'''

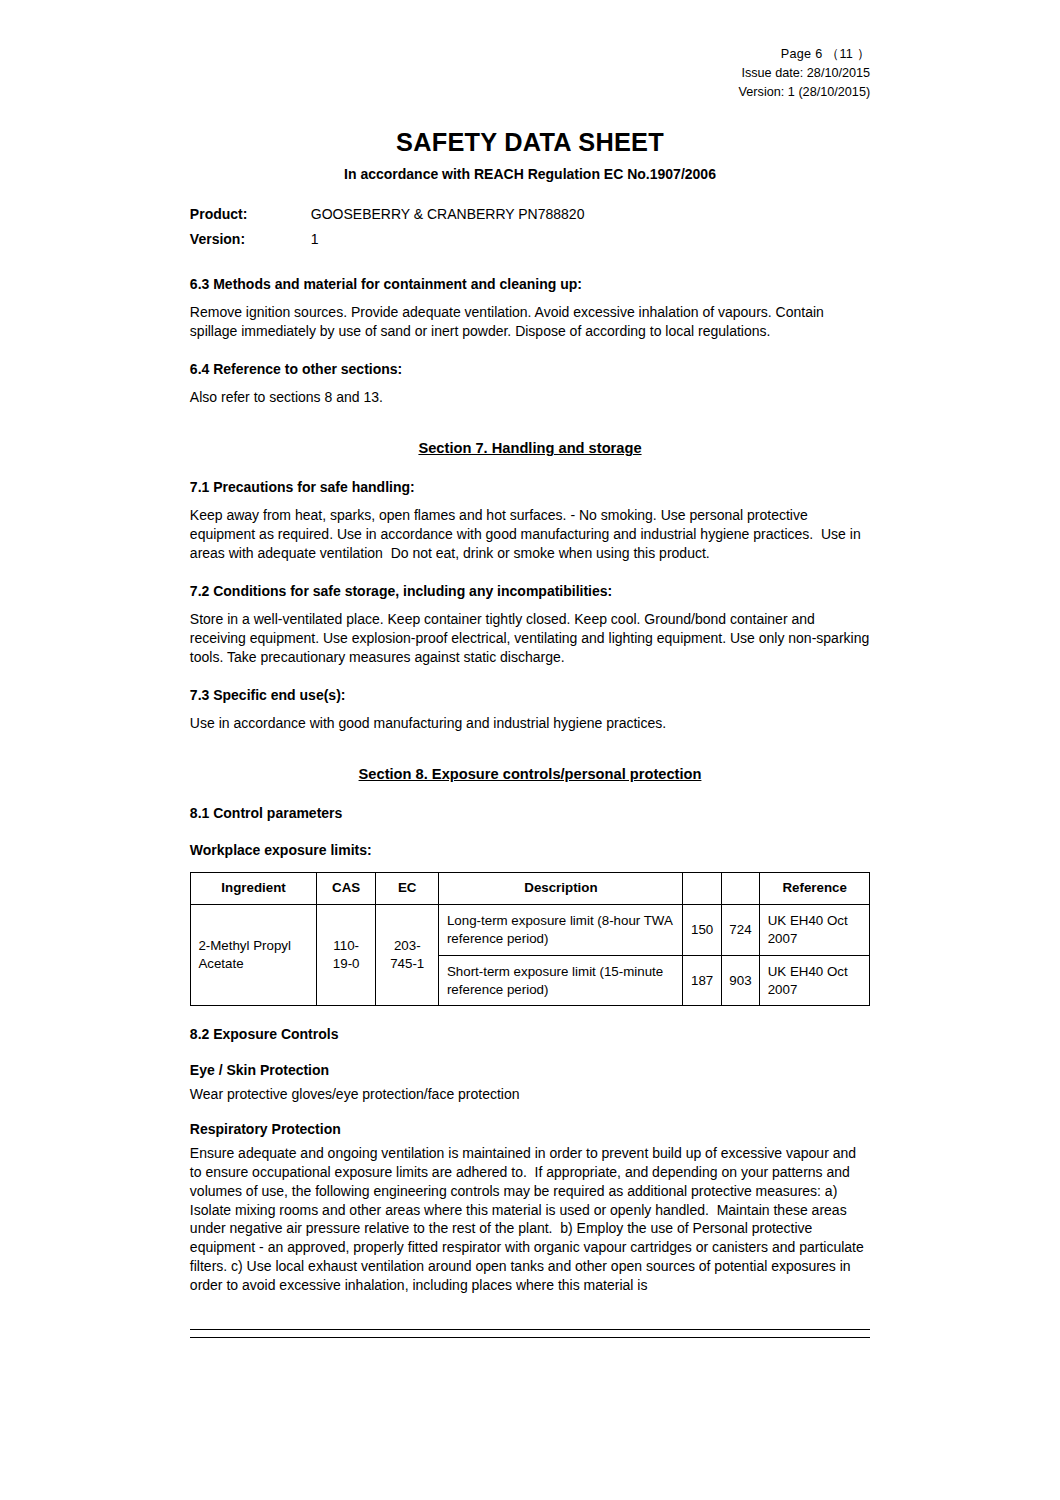Page 6 （11 ）
Issue date: 28/10/2015
Version: 1 (28/10/2015)
SAFETY DATA SHEET
In accordance with REACH Regulation EC No.1907/2006
| Product: | GOOSEBERRY & CRANBERRY PN788820 |
| Version: | 1 |
6.3 Methods and material for containment and cleaning up:
Remove ignition sources. Provide adequate ventilation. Avoid excessive inhalation of vapours. Contain spillage immediately by use of sand or inert powder. Dispose of according to local regulations.
6.4 Reference to other sections:
Also refer to sections 8 and 13.
Section 7. Handling and storage
7.1 Precautions for safe handling:
Keep away from heat, sparks, open flames and hot surfaces. - No smoking. Use personal protective equipment as required. Use in accordance with good manufacturing and industrial hygiene practices. Use in areas with adequate ventilation Do not eat, drink or smoke when using this product.
7.2 Conditions for safe storage, including any incompatibilities:
Store in a well-ventilated place. Keep container tightly closed. Keep cool. Ground/bond container and receiving equipment. Use explosion-proof electrical, ventilating and lighting equipment. Use only non-sparking tools. Take precautionary measures against static discharge.
7.3 Specific end use(s):
Use in accordance with good manufacturing and industrial hygiene practices.
Section 8. Exposure controls/personal protection
8.1 Control parameters
Workplace exposure limits:
| Ingredient | CAS | EC | Description | | | Reference |
| --- | --- | --- | --- | --- | --- | --- |
| 2-Methyl Propyl Acetate | 110-19-0 | 203-745-1 | Long-term exposure limit (8-hour TWA reference period) | 150 | 724 | UK EH40 Oct 2007 |
| Short-term exposure limit (15-minute reference period) | 187 | 903 | UK EH40 Oct 2007 |
8.2 Exposure Controls
Eye / Skin Protection
Wear protective gloves/eye protection/face protection
Respiratory Protection
Ensure adequate and ongoing ventilation is maintained in order to prevent build up of excessive vapour and to ensure occupational exposure limits are adhered to. If appropriate, and depending on your patterns and volumes of use, the following engineering controls may be required as additional protective measures: a) Isolate mixing rooms and other areas where this material is used or openly handled. Maintain these areas under negative air pressure relative to the rest of the plant. b) Employ the use of Personal protective equipment - an approved, properly fitted respirator with organic vapour cartridges or canisters and particulate filters. c) Use local exhaust ventilation around open tanks and other open sources of potential exposures in order to avoid excessive inhalation, including places where this material is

'''

**TASK REQUIREMENTS:**
Without the pictures, return the entries exactly as they appear.

**FINAL ANSWER:**
Page 6 （11 ）
Issue date: 28/10/2015
Version: 1 (28/10/2015)
SAFETY DATA SHEET
In accordance with REACH Regulation EC No.1907/2006
| Product: | GOOSEBERRY & CRANBERRY PN788820 |
| Version: | 1 |
6.3 Methods and material for containment and cleaning up:
Remove ignition sources. Provide adequate ventilation. Avoid excessive inhalation of vapours. Contain spillage immediately by use of sand or inert powder. Dispose of according to local regulations.
6.4 Reference to other sections:
Also refer to sections 8 and 13.
Section 7. Handling and storage
7.1 Precautions for safe handling:
Keep away from heat, sparks, open flames and hot surfaces. - No smoking. Use personal protective equipment as required. Use in accordance with good manufacturing and industrial hygiene practices. Use in areas with adequate ventilation Do not eat, drink or smoke when using this product.
7.2 Conditions for safe storage, including any incompatibilities:
Store in a well-ventilated place. Keep container tightly closed. Keep cool. Ground/bond container and receiving equipment. Use explosion-proof electrical, ventilating and lighting equipment. Use only non-sparking tools. Take precautionary measures against static discharge.
7.3 Specific end use(s):
Use in accordance with good manufacturing and industrial hygiene practices.
Section 8. Exposure controls/personal protection
8.1 Control parameters
Workplace exposure limits:
| Ingredient | CAS | EC | Description | | | Reference |
| --- | --- | --- | --- | --- | --- | --- |
| 2-Methyl Propyl Acetate | 110-19-0 | 203-745-1 | Long-term exposure limit (8-hour TWA reference period) | 150 | 724 | UK EH40 Oct 2007 |
| Short-term exposure limit (15-minute reference period) | 187 | 903 | UK EH40 Oct 2007 |
8.2 Exposure Controls
Eye / Skin Protection
Wear protective gloves/eye protection/face protection
Respiratory Protection
Ensure adequate and ongoing ventilation is maintained in order to prevent build up of excessive vapour and to ensure occupational exposure limits are adhered to. If appropriate, and depending on your patterns and volumes of use, the following engineering controls may be required as additional protective measures: a) Isolate mixing rooms and other areas where this material is used or openly handled. Maintain these areas under negative air pressure relative to the rest of the plant. b) Employ the use of Personal protective equipment - an approved, properly fitted respirator with organic vapour cartridges or canisters and particulate filters. c) Use local exhaust ventilation around open tanks and other open sources of potential exposures in order to avoid excessive inhalation, including places where this material is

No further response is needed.